MOFA got a lot of face time too, but it appears to have been all about the Korean Peninsula, with the Six-Party Talks/North-South Summit simulcast going on. The MOD administrative vice minister got an appointment, but that appears to be it for the OEF-MIO refueling extension battle. It's now mostly political, and the battle lines have been clearly drawn.
He takes care of the media. I'm sure that Prime Minister Abe did those meetings before the Diet session as well. Still, it's a good thing for his administration.
And he hates the Official Residence. Didn't Prime Minister Abe used to live there? And Mr. Koizumi?
As I said, there's still Saturday, and Mr. Fukuda just might decide to hop over to the Official Residence today to get away from his wife and text message
But I don't think so.
(note) For the Japanese-literate, the Tokyo Shinbun provides a couple of weeks full.

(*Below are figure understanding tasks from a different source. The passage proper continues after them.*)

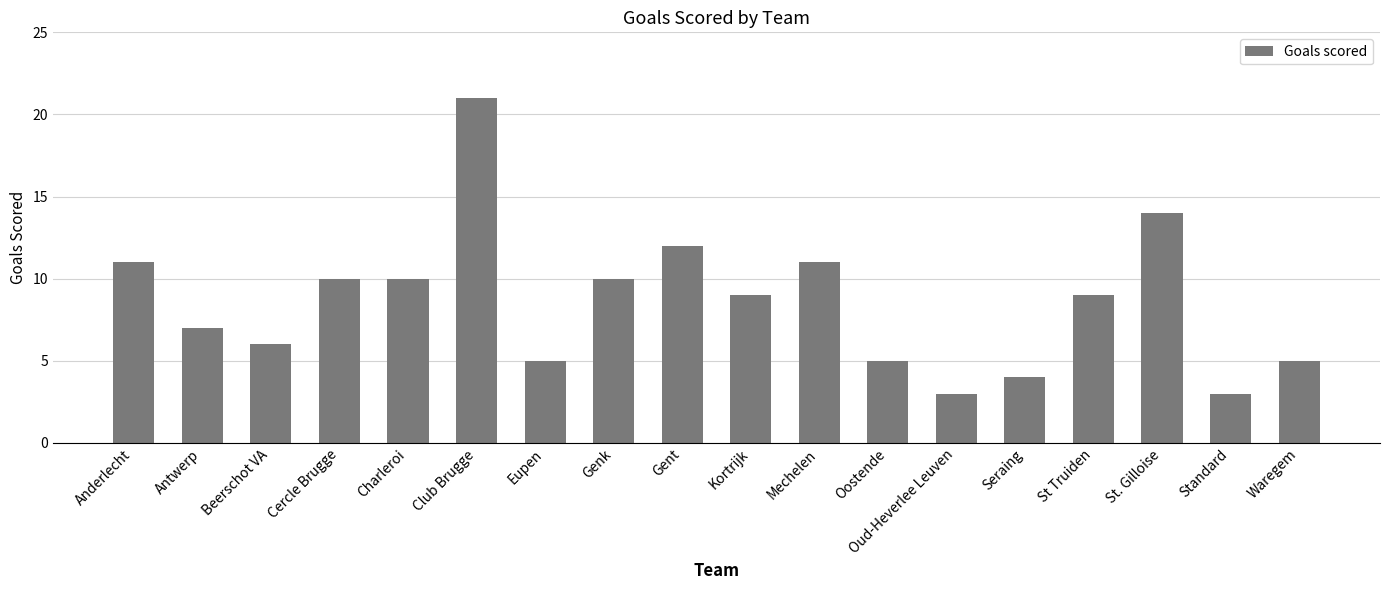

Where is the data nearest to the value 12?

Gent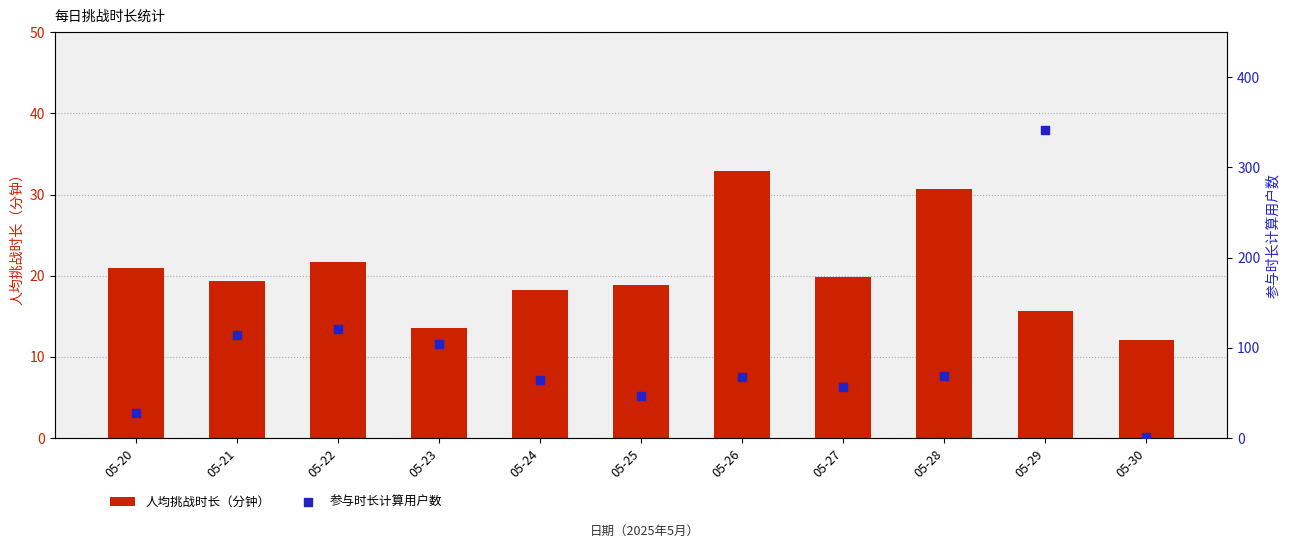

Which series has the widest spread of Y values?

参与时长计算用户数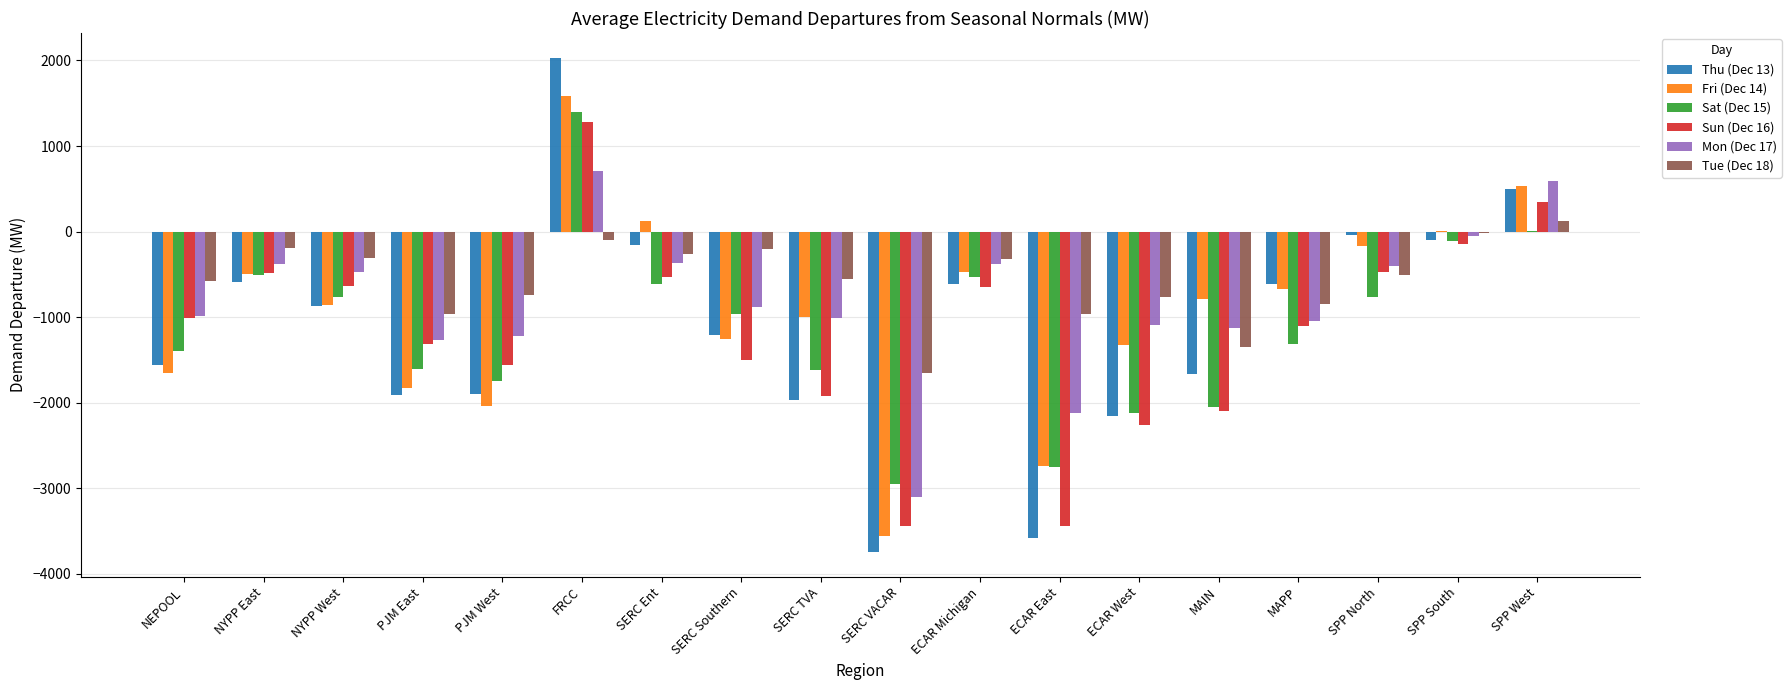

Between NEPOOL and MAPP, which series saw the biggest shift?

Fri (Dec 14)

BTW, does anyone know why the PM's Office stopped posting the full itinerary? Prime Minister Obuchi's can still be found on the PM Office server for curious searchers.
ADD. Mr. Fukuda did not go to his Official Residence, nor did he text message (or dance the rumba with) Yoshiko Sakurai. He did not pull an all-nighter with the ambassador and his friends either. Instead, he spent a quiet Saturday at his private residence.